WHAT YOU NEED TO DO >>
In the records below, pick out all lines containing the word "Karvitz".

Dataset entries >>
==================================================
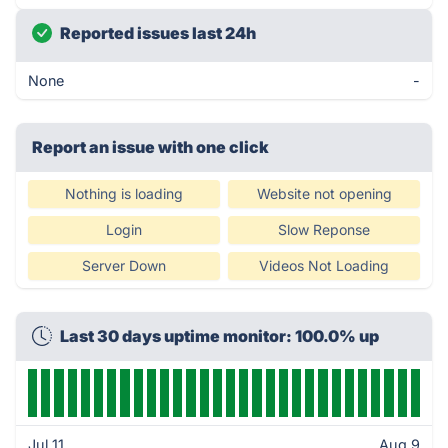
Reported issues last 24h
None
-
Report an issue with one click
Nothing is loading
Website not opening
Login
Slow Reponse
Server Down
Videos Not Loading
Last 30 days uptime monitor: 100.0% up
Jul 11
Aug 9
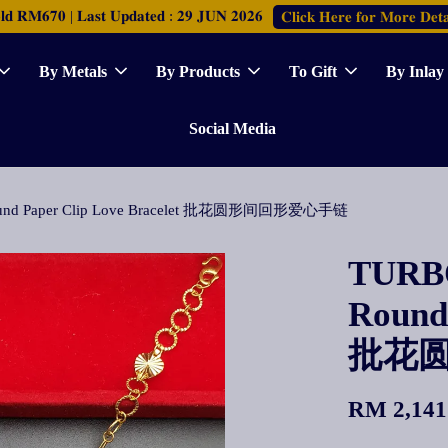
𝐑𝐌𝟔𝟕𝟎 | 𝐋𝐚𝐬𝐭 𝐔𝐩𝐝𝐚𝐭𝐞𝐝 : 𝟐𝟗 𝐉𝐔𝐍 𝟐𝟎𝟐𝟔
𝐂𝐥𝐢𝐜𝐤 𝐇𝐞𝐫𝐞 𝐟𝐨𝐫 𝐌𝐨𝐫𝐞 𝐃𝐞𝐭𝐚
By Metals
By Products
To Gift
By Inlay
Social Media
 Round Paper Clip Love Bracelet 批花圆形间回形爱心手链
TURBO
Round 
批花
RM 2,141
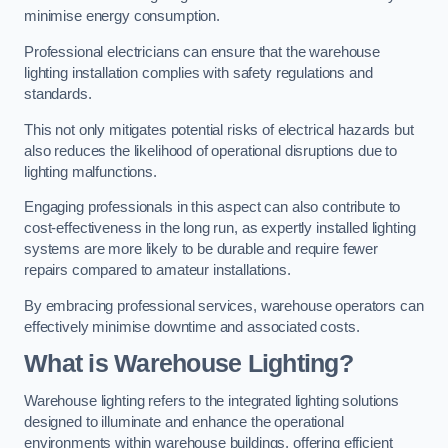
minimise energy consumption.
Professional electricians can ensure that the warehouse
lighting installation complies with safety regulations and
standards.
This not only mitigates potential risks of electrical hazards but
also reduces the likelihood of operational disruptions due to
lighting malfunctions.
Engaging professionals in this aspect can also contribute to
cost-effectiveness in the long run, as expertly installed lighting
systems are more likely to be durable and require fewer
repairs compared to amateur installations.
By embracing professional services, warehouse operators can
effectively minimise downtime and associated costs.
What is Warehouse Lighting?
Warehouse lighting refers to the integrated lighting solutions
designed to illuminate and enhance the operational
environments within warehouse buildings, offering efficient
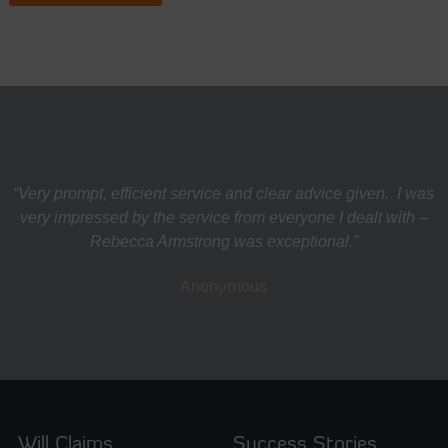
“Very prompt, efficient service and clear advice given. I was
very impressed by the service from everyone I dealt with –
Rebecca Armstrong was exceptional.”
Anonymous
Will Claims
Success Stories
==================================================
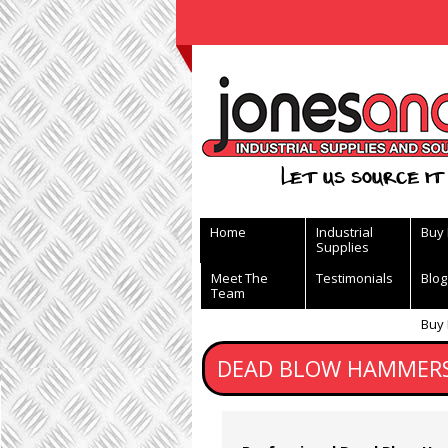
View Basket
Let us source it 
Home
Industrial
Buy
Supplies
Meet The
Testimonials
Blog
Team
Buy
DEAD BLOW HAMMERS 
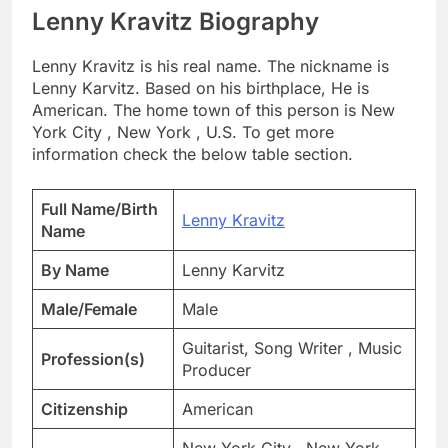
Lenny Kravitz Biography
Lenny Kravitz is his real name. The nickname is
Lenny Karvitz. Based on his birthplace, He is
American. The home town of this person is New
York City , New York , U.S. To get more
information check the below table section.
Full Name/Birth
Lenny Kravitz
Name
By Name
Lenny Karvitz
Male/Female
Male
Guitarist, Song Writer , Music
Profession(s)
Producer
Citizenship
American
==================================================
REPLY TO THE TASK >>
Lenny Karvitz. Based on his birthplace, He is
Lenny Karvitz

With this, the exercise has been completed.